Existe uma expressão da violência que não deixa marcas, mas, machuca muito, é silenciosa, e não aparece nas estatísticas – está muito presente no nosso cotidiano: a invisibilidade das pessoas idosas. Algumas? A maioria! É quando uma pessoa idosa está diante de nós, e ela não é vista.
Essa maioria está no ônibus, na fila do banco, do caixa do supermercado. Está na igreja. Está em muitos lugares. Mas, muitas vezes, a cidade passa por ela como se ela fosse apenas parte da paisagem urbana. Morta. As pessoas idosas não estão mortas para a vida. Não são paisagens. Nós não somos paisagens. Paisagem a gente observa. Pessoa a gente escuta. Paisagem não reclama. Pessoa reivindica. Paisagem não vota. Pessoa escolhe os destinos da cidade pelo voto.

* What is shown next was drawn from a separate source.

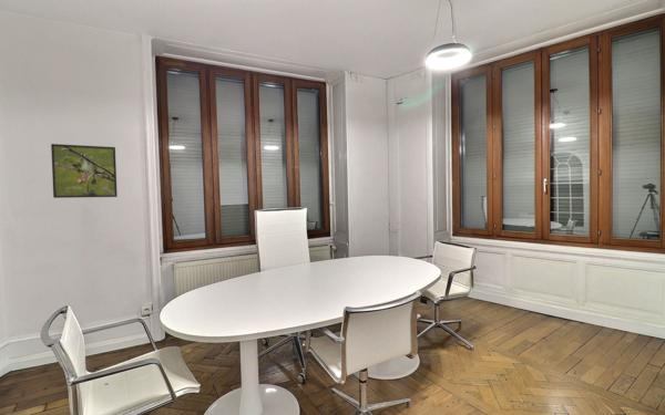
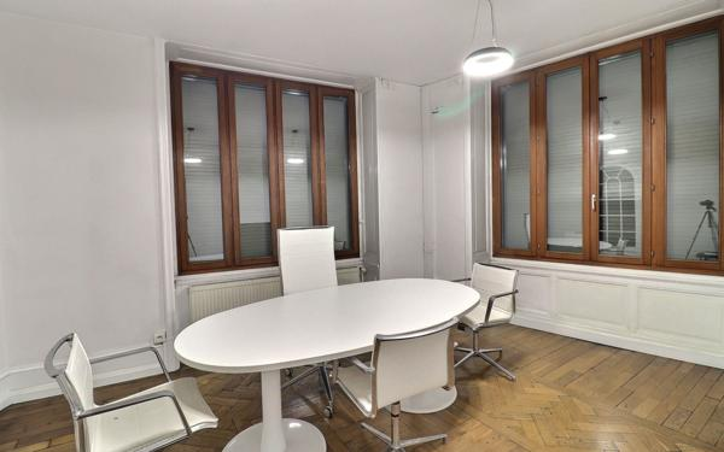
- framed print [50,143,119,199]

E o momento é oportuno para apresentar aos candidatos e às candidatas às eleições de outubro: onde estão as pessoas idosas nos seus compromissos políticos? Uma cidade que envelhece, como a nossa, precisa de ter (?) mais do que rampas, bancos e ônibus acessíveis. Precisa combater o preconceito etário. Garantir moradia, mobilidade, segurança, cultura, lazer, saúde, trabalho e participação social. Envelhecer não pode levar ao nosso desaparecimento. Pelo contrário.
Uma pessoa idosa não é apenas alguém, como se tem no dia a dia da sociedade, que precisa necessariamente, de cuidados. É alguém, como nós, como eu, que possui história, conhecimentos, desejos, afetos, capacidade de escolha e direito de continuar ocupando o espaço público diariamente.

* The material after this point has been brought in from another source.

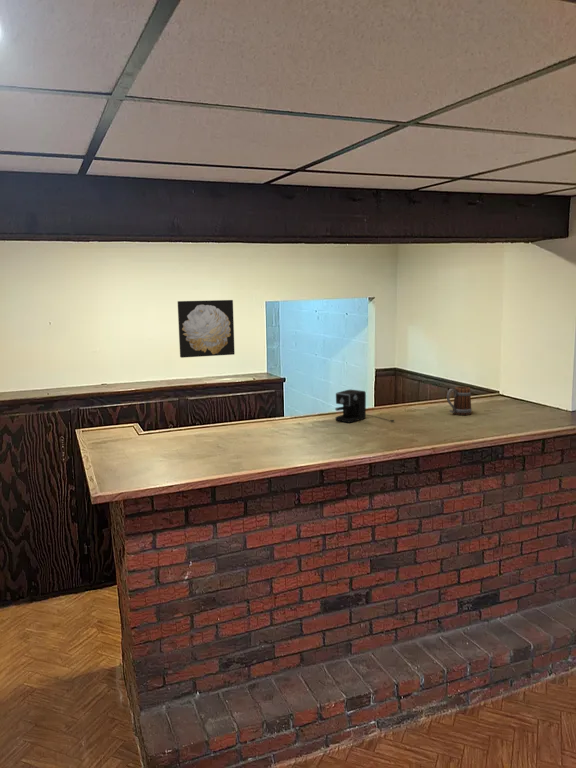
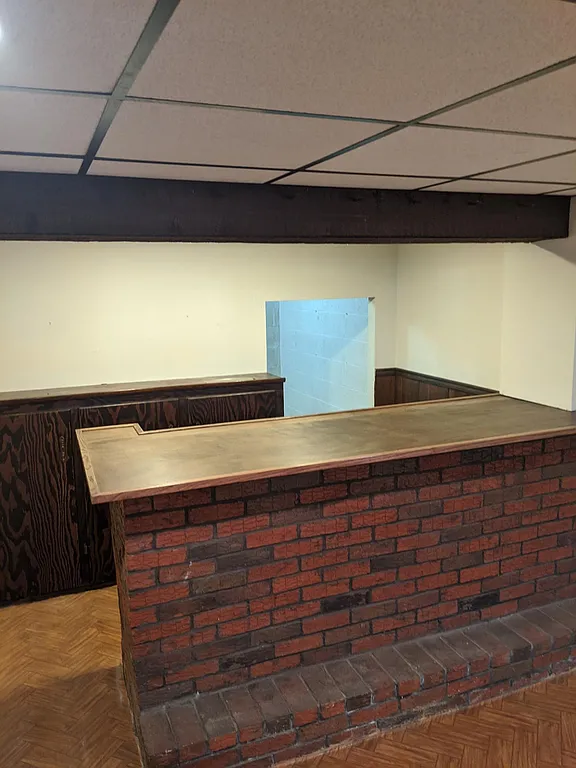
- beer mug [446,386,473,416]
- coffee maker [334,389,395,424]
- wall art [177,299,236,359]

Celebramos a longevidade nos discursos oficiais e, ao mesmo tempo, retiramos das pessoas idosas o direito de decidirem sobre as suas próprias vidas. Isso precisa mudar. A velhice não é um problema urbano. É parte da solução urbana: a experiência de quem viveu décadas pode ajudar a cidade a cometer menos erros; construir melhores relações e enxergar aquilo que a pressa dos mais jovens não consegue perceber.
É urgente, sim, trocar o olhar de coitado pelo olhar de cidadania. A tutela pelo protagonismo. O silêncio pela participação. A cidade que envelhece, essa novidade da contemporaneidade, de um novo mundo precisa parar de olhar as pessoas idosas como paisagens. Não somos paisagens! Paisagens ficam paradas: pessoas idosas continuam vivendo, trabalhando, amando, errando, aprendendo, votando, criando e desejando uma cidade que seja sua amiga.
Uma reflexão final: se a cidade teima em não enxergar quem já envelheceu, como pretende acolher quem ainda vai envelhecer?. Vamos precisar de todo mundo. Vamos em frente. Já vivemos mais. O desafio continua: viver melhor. Precisamos sair da imagem de ter a pessoa idosa, necessariamente, como alguém frágil, dependente, objeto de cuidado, de “coitado” para o reconhecimento de sua força política, de sua cidadania. Com direitos de envelhecer com saúde, mobilidade, moradia, segurança, cultura, trabalho e participação social como parte ativa da cidade. Entrar prá valer no orçamento público municipal.